'''
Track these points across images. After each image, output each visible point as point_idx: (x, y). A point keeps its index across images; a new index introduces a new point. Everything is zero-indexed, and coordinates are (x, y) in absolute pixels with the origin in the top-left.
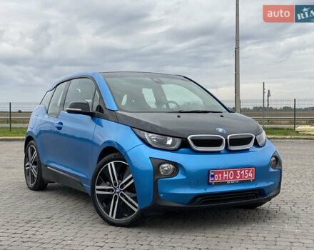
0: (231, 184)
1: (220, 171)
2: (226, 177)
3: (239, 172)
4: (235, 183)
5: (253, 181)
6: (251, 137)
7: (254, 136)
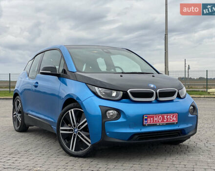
0: (160, 125)
2: (156, 120)
3: (166, 116)
4: (163, 125)
5: (177, 124)
6: (175, 91)
7: (177, 90)
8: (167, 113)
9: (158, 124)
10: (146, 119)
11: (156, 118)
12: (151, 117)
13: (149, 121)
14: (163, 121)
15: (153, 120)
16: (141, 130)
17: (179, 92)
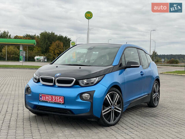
1: (45, 95)
2: (47, 99)
3: (54, 97)
4: (52, 103)
5: (63, 104)
6: (73, 80)
7: (75, 80)
8: (55, 96)
10: (41, 97)
11: (47, 97)
12: (44, 96)
13: (43, 99)
14: (52, 100)
15: (45, 98)
16: (38, 103)
17: (80, 82)
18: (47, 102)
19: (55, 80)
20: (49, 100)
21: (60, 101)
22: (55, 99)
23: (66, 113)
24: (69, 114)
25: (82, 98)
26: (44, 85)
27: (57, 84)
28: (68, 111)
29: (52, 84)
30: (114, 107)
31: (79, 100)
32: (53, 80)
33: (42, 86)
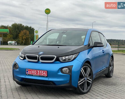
0: (35, 76)
2: (33, 73)
4: (37, 76)
5: (47, 77)
6: (54, 58)
7: (56, 57)
8: (40, 70)
9: (34, 75)
10: (27, 71)
11: (33, 71)
12: (30, 71)
13: (29, 73)
14: (37, 74)
16: (25, 76)
17: (60, 58)
18: (32, 75)
19: (39, 57)
20: (34, 74)
21: (44, 75)
22: (40, 73)
23: (49, 84)
24: (52, 85)
25: (62, 72)
26: (29, 62)
27: (41, 61)
28: (51, 83)
29: (36, 61)
30: (87, 78)
31: (60, 73)
32: (37, 57)
33: (28, 62)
'''
### TASK ITEM:
Set down each entry above exactly as it appears. Omit the pictures.

### ANSWER:
Track these points across images. After each image, output each visible point as point_idx: (x, y). A point keeps its index across images; a new index introduces a new point. Everything is zero-indexed, and coordinates are (x, y) in absolute pixels with the origin in the top-left.
0: (231, 184)
1: (220, 171)
2: (226, 177)
3: (239, 172)
4: (235, 183)
5: (253, 181)
6: (251, 137)
7: (254, 136)
0: (160, 125)
2: (156, 120)
3: (166, 116)
4: (163, 125)
5: (177, 124)
6: (175, 91)
7: (177, 90)
8: (167, 113)
9: (158, 124)
10: (146, 119)
11: (156, 118)
12: (151, 117)
13: (149, 121)
14: (163, 121)
15: (153, 120)
16: (141, 130)
17: (179, 92)
1: (45, 95)
2: (47, 99)
3: (54, 97)
4: (52, 103)
5: (63, 104)
6: (73, 80)
7: (75, 80)
8: (55, 96)
10: (41, 97)
11: (47, 97)
12: (44, 96)
13: (43, 99)
14: (52, 100)
15: (45, 98)
16: (38, 103)
17: (80, 82)
18: (47, 102)
19: (55, 80)
20: (49, 100)
21: (60, 101)
22: (55, 99)
23: (66, 113)
24: (69, 114)
25: (82, 98)
26: (44, 85)
27: (57, 84)
28: (68, 111)
29: (52, 84)
30: (114, 107)
31: (79, 100)
32: (53, 80)
33: (42, 86)
0: (35, 76)
2: (33, 73)
4: (37, 76)
5: (47, 77)
6: (54, 58)
7: (56, 57)
8: (40, 70)
9: (34, 75)
10: (27, 71)
11: (33, 71)
12: (30, 71)
13: (29, 73)
14: (37, 74)
16: (25, 76)
17: (60, 58)
18: (32, 75)
19: (39, 57)
20: (34, 74)
21: (44, 75)
22: (40, 73)
23: (49, 84)
24: (52, 85)
25: (62, 72)
26: (29, 62)
27: (41, 61)
28: (51, 83)
29: (36, 61)
30: (87, 78)
31: (60, 73)
32: (37, 57)
33: (28, 62)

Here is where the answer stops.